Copy everything from the start of the lines down to the line containing "Execute the simple", including that line.

Items from a data source
-- Opening Marker --

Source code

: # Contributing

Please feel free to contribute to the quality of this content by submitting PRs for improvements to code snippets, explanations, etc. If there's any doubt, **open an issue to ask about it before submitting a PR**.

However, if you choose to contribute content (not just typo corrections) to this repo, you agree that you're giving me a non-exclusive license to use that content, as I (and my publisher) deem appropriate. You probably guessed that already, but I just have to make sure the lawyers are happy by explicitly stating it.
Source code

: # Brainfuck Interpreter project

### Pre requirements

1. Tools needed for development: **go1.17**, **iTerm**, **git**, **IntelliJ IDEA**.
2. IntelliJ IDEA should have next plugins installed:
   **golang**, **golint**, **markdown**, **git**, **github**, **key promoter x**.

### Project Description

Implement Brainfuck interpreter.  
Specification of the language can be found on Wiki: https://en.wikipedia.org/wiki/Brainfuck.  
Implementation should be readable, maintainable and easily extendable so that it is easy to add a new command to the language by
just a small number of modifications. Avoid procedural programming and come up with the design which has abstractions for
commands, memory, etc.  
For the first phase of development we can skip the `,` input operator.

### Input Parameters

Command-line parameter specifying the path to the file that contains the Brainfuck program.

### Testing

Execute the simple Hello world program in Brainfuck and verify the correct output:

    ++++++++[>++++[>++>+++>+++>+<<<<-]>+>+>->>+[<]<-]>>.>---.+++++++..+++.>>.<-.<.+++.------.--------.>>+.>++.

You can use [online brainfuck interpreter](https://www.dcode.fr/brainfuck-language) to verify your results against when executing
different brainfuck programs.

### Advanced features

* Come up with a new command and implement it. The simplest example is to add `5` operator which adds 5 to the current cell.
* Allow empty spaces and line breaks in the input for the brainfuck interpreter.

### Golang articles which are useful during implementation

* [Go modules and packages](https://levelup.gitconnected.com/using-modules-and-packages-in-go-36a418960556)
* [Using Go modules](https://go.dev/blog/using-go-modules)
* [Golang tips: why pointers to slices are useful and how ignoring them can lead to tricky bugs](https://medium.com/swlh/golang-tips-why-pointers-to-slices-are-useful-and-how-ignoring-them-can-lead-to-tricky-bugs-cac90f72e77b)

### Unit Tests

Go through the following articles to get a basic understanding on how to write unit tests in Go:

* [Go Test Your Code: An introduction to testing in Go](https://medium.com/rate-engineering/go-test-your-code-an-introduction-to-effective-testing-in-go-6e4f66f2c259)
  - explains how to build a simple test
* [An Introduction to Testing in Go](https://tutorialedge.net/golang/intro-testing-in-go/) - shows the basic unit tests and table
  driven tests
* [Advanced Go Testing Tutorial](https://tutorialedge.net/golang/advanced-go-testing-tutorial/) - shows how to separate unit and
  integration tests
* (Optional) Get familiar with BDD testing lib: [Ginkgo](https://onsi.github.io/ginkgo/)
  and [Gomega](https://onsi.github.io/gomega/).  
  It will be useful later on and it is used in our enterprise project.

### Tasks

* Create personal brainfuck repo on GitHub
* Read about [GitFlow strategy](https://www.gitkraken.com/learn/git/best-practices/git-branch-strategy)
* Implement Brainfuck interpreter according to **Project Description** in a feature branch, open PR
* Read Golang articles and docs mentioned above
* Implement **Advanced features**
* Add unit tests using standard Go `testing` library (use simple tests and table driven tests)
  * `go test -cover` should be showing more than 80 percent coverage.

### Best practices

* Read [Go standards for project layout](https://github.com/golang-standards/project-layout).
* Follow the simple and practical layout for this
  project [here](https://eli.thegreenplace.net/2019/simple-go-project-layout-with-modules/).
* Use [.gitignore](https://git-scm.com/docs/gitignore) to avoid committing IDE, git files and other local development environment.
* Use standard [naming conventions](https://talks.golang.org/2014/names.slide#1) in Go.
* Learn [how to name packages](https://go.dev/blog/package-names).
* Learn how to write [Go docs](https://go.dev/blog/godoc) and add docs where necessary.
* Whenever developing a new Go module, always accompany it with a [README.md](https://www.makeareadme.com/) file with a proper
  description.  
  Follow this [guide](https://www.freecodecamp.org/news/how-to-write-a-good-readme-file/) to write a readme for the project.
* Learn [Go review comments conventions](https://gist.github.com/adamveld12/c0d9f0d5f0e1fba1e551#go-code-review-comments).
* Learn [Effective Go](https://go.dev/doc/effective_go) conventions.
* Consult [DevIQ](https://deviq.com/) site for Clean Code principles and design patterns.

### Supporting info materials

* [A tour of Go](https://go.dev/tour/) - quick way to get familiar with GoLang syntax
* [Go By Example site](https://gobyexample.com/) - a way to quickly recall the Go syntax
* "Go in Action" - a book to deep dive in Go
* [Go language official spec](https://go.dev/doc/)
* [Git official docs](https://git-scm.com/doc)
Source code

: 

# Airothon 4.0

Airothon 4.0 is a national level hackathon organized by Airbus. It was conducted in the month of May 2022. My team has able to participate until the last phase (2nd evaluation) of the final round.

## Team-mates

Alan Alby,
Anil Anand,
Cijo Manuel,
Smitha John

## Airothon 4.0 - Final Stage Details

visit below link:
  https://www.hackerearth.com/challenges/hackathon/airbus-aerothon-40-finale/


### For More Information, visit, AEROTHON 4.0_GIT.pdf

-- Closing Marker --

* _EXERCISE RESPONSE_
Source code

: # Contributing

Please feel free to contribute to the quality of this content by submitting PRs for improvements to code snippets, explanations, etc. If there's any doubt, **open an issue to ask about it before submitting a PR**.

However, if you choose to contribute content (not just typo corrections) to this repo, you agree that you're giving me a non-exclusive license to use that content, as I (and my publisher) deem appropriate. You probably guessed that already, but I just have to make sure the lawyers are happy by explicitly stating it.
Source code

: # Brainfuck Interpreter project

### Pre requirements

1. Tools needed for development: **go1.17**, **iTerm**, **git**, **IntelliJ IDEA**.
2. IntelliJ IDEA should have next plugins installed:
   **golang**, **golint**, **markdown**, **git**, **github**, **key promoter x**.

### Project Description

Implement Brainfuck interpreter.  
Specification of the language can be found on Wiki: https://en.wikipedia.org/wiki/Brainfuck.  
Implementation should be readable, maintainable and easily extendable so that it is easy to add a new command to the language by
just a small number of modifications. Avoid procedural programming and come up with the design which has abstractions for
commands, memory, etc.  
For the first phase of development we can skip the `,` input operator.

### Input Parameters

Command-line parameter specifying the path to the file that contains the Brainfuck program.

### Testing

Execute the simple Hello world program in Brainfuck and verify the correct output:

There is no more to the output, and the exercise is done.